The test kitchen also employed black women, such as Julie Stewart, who used cooking and home economics as a pathway to greater opportunities. Stewart worked as an aide to Centini at Stouffer’s, and like most of the black women who worked on the space program at NASA or its contractors, Stewart isn’t included in the official NASA or Stouffer’s press materials or covered in mainstream publications. But on September 20, 1969, the historic black newspaper, the Pittsburgh Courier, published a profile of Stewart’s work, captioned "Julie Stewart Helped NASA Plan Menus For Apollo 11 Astronauts." The Pittsburgh Courier traced Stewart’s upward climb from Stouffer’s shipping department to the test kitchen. According to the article, Stewart was a working mother of three whose career at Stouffer's began in 1957. After five years in the shipping department, Stewart joined the home economics department, where she designed recipes, cooked, enforced FDA regulations, staged food for photos, and made serving suggestions. One of her recipes, Salisbury Stroganoff, was selected and approved for the Apollo 11 astronauts. The article proudly announced to its majority black readership that “everyone who's been to the moon—and we, too—can enjoy the delicious results of Julie Stewart's efforts.” Little else is known about Stewart’s career at Stouffer’s.

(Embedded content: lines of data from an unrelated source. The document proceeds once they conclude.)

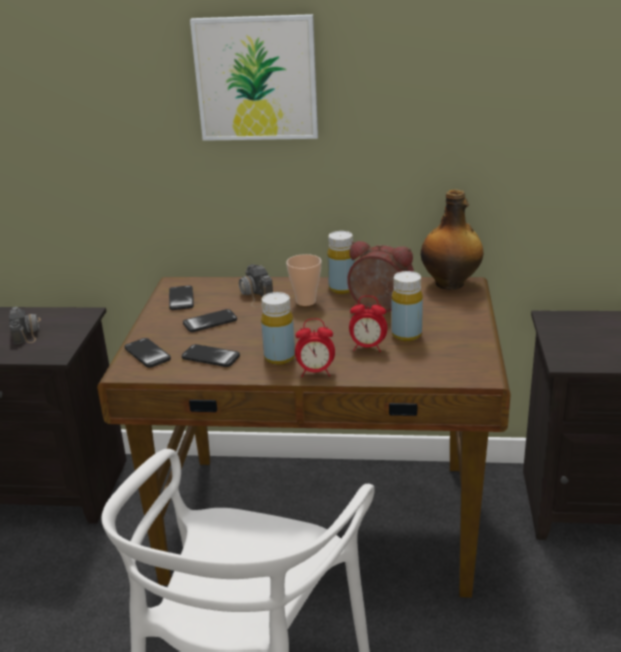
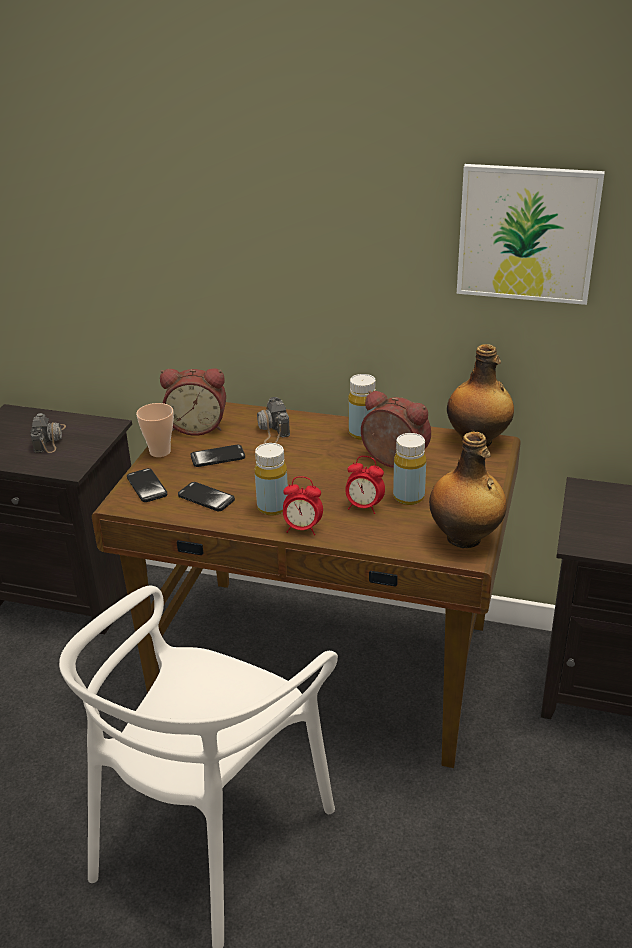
camera: 10 degrees right, 5 degrees up
phone [169,285,194,310] -> alarm clock [160,368,226,436]
picture [190,14,318,141] -> picture moved to [457,164,605,305]
cup [286,254,322,306] -> cup moved to [136,403,174,457]
none -> bottle [429,431,507,548]

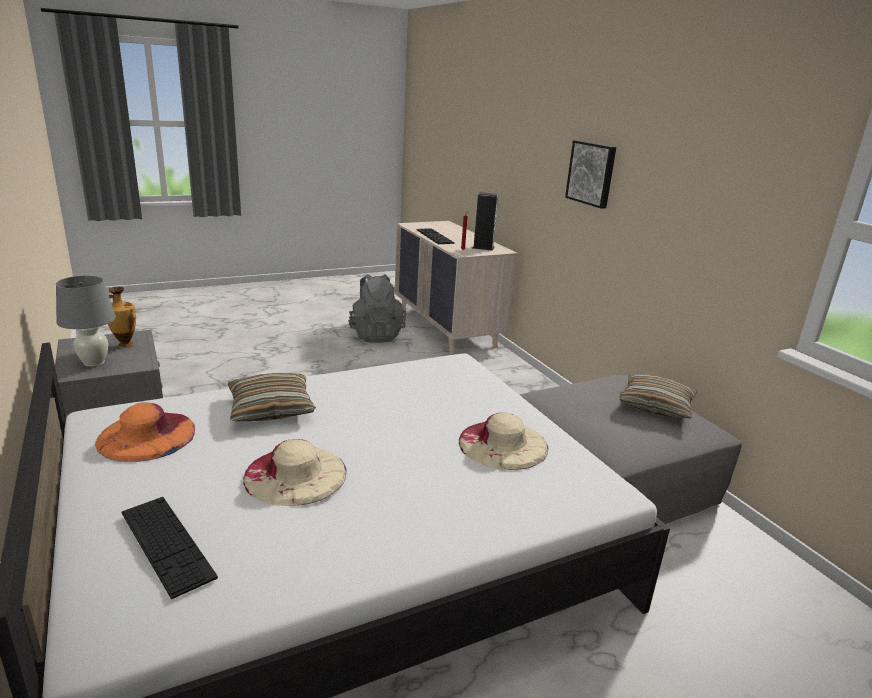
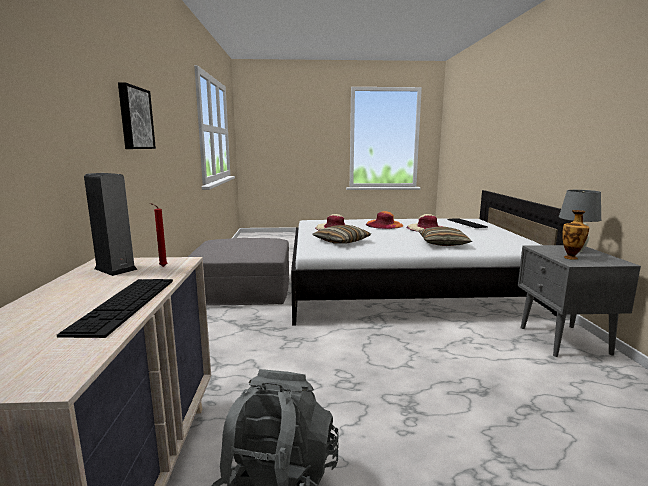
camera: 155 degrees left, 10 degrees down
orange hat [95,402,195,462] -> orange hat moved to [366,211,403,229]
pillow [620,374,697,419] -> pillow moved to [312,225,371,244]

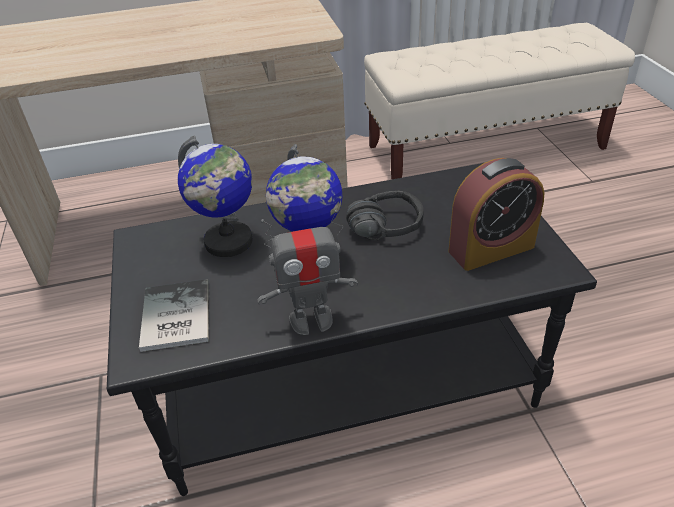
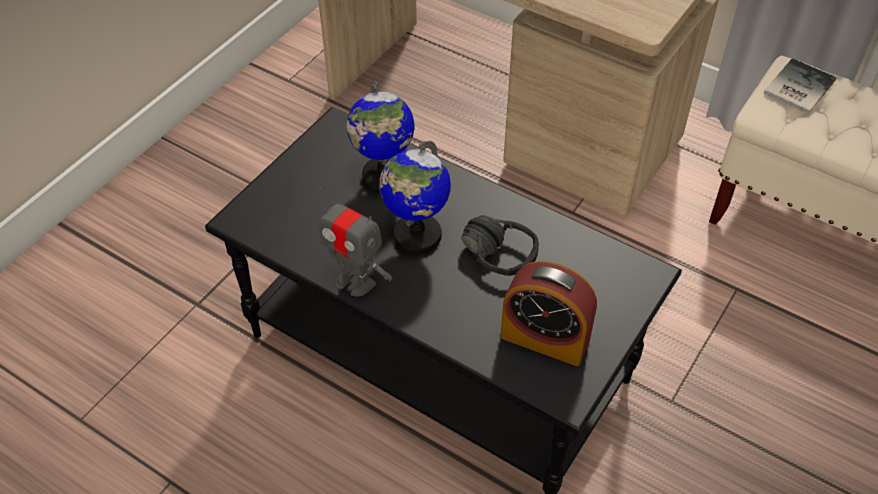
camera: 45 degrees right, 10 degrees up
book [139,279,209,352] -> book moved to [763,58,836,114]

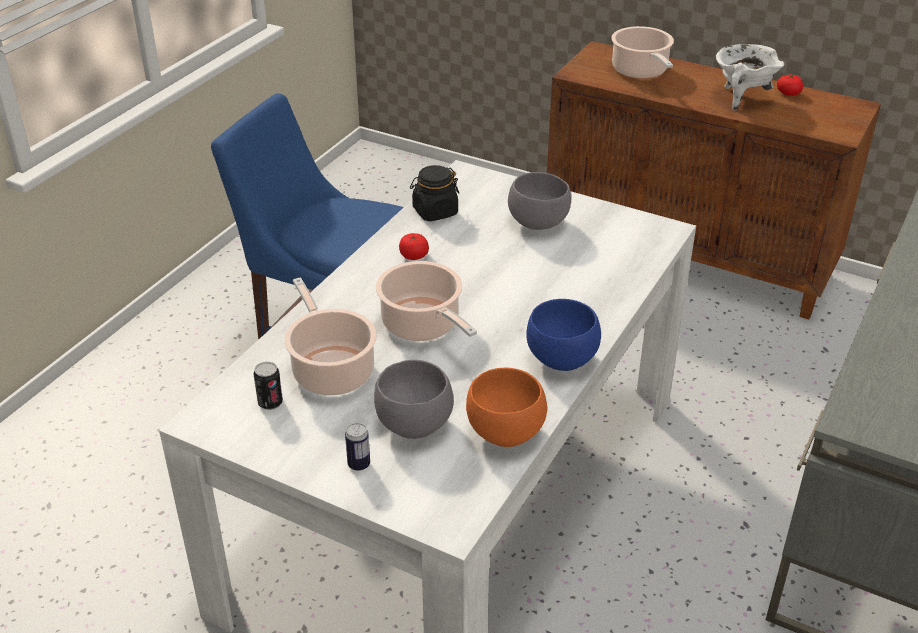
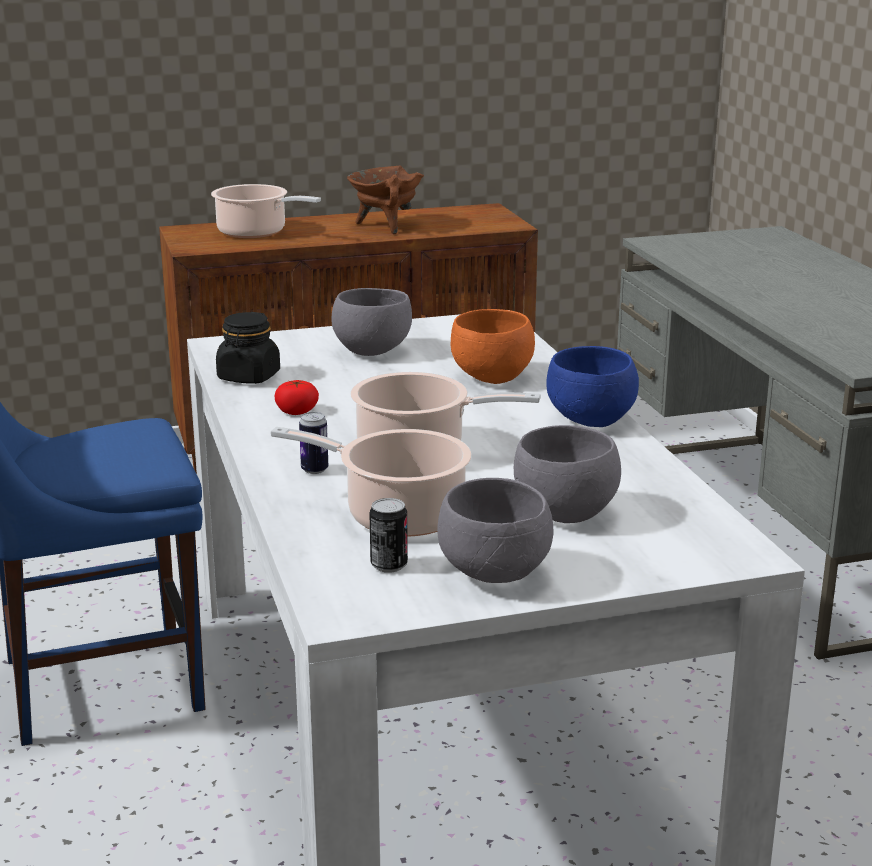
camera: 45 degrees left, 15 degrees down
can [345,423,370,471] -> can moved to [299,412,328,474]
orange bowl [466,368,547,447] -> orange bowl moved to [451,309,535,384]
white cooking pot [716,44,785,111] -> brown cooking pot [347,166,424,234]
tomato [777,75,803,96] -> none
none -> grey bowl [437,478,553,583]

On August 2, 1969, another black newspaper, the New York Amsterdam News, profiled Sara Thompson, the quality control supervisor at Stouffer’s, in “Quarantine Meals out of this World.” Thompson’s scientific labor and knowledge of chemistry, bacteriology, and biology was critical to the astronauts’ health during their time in quarantine. As the quality control supervisor, Thompson inspected all packaging and food products visually and biochemically for dirt, wood, dust, and bacteria. In the photograph, Thompson can be seen in Stouffer’s laboratory pipetting a liquid, likely a growth serum, onto Petri dishes used for growing colonies of bacteria. Thompson utilized food science methodologies to ensure these tests aligned and exceeded the expectations of the FDA, Stouffer's, and NASA.
While James L. Hicks, the editor of the New York Amsterdam News, challenged Space Age colorblind rhetoric, the newspaper also covered African American involvement in Apollo 11. Representing black possibility in this way was part of a long tradition of black newspapers publishing interviews and histories to inspire members of their community. While historians are beginning to recover the narratives of black women, including Margot Lee Shetterly’s Hidden Figures, little attention has been given to the women at Stouffer’s. The black press helped to redefine black women’s position in home economics and is critical to recovering their stories. As we commemorate the 50th anniversary of Apollo 11, we must also remember the black women who worked for NASA contractors on the periphery of the space race.